══ Given records ══

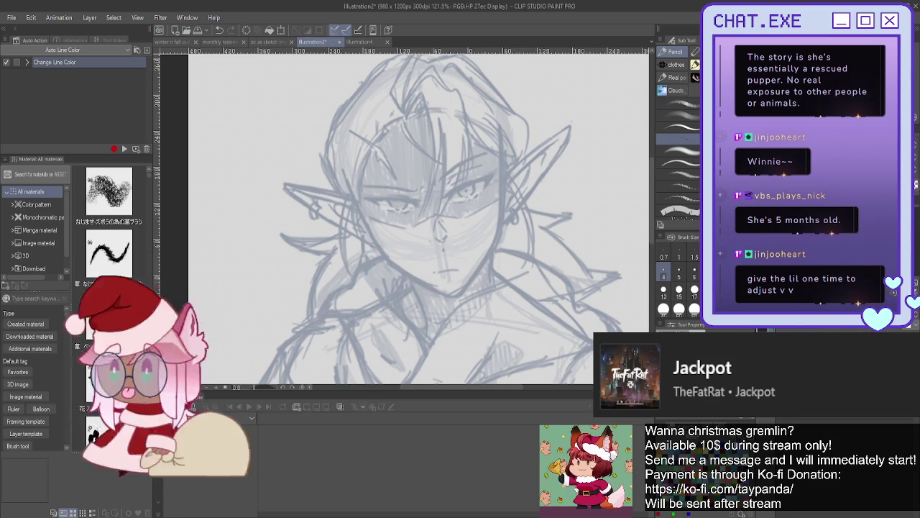
key(ctrl+z)
key(ctrl+y)
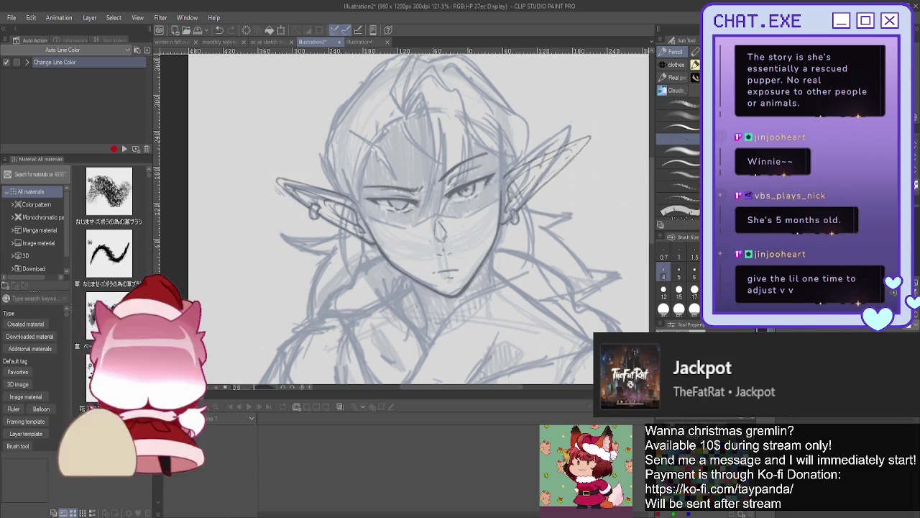
key(ctrl+z)
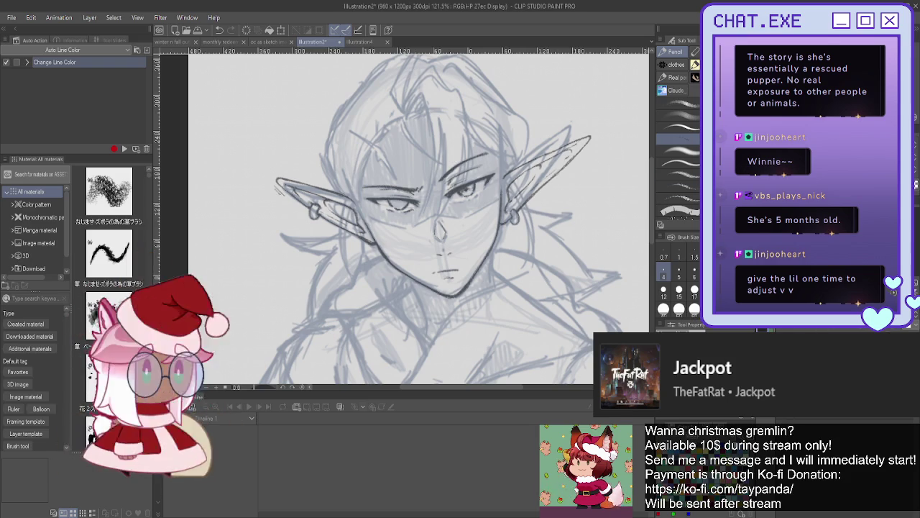
drag(431, 216, 489, 273)
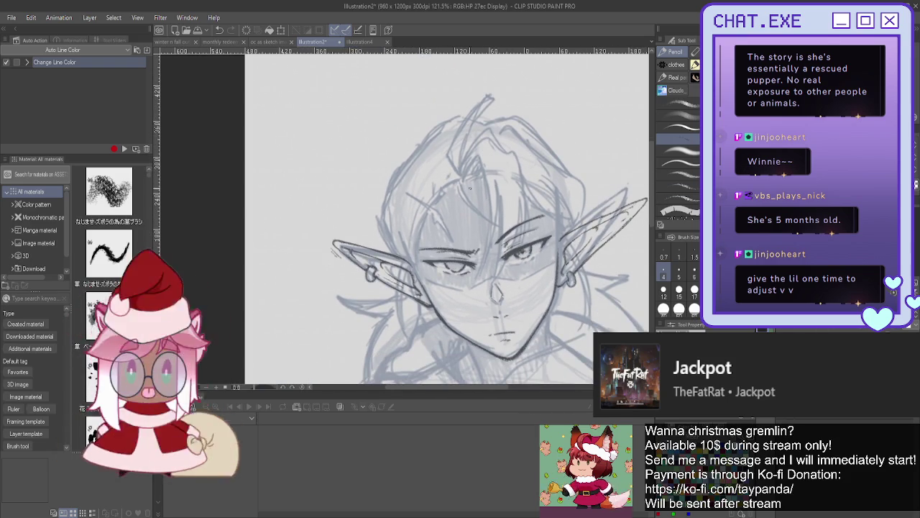
scroll(470, 187, up, 2)
scroll(461, 166, up, 2)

═══

▸ Exercise aim
Your output should consist solely of the lines from the line containing "drag(431, 216, 489, 273)" through the last line of the entries, verbatim, minus any pictures.

▸ Answer to the exercise
drag(431, 216, 489, 273)
scroll(470, 187, up, 2)
scroll(461, 166, up, 2)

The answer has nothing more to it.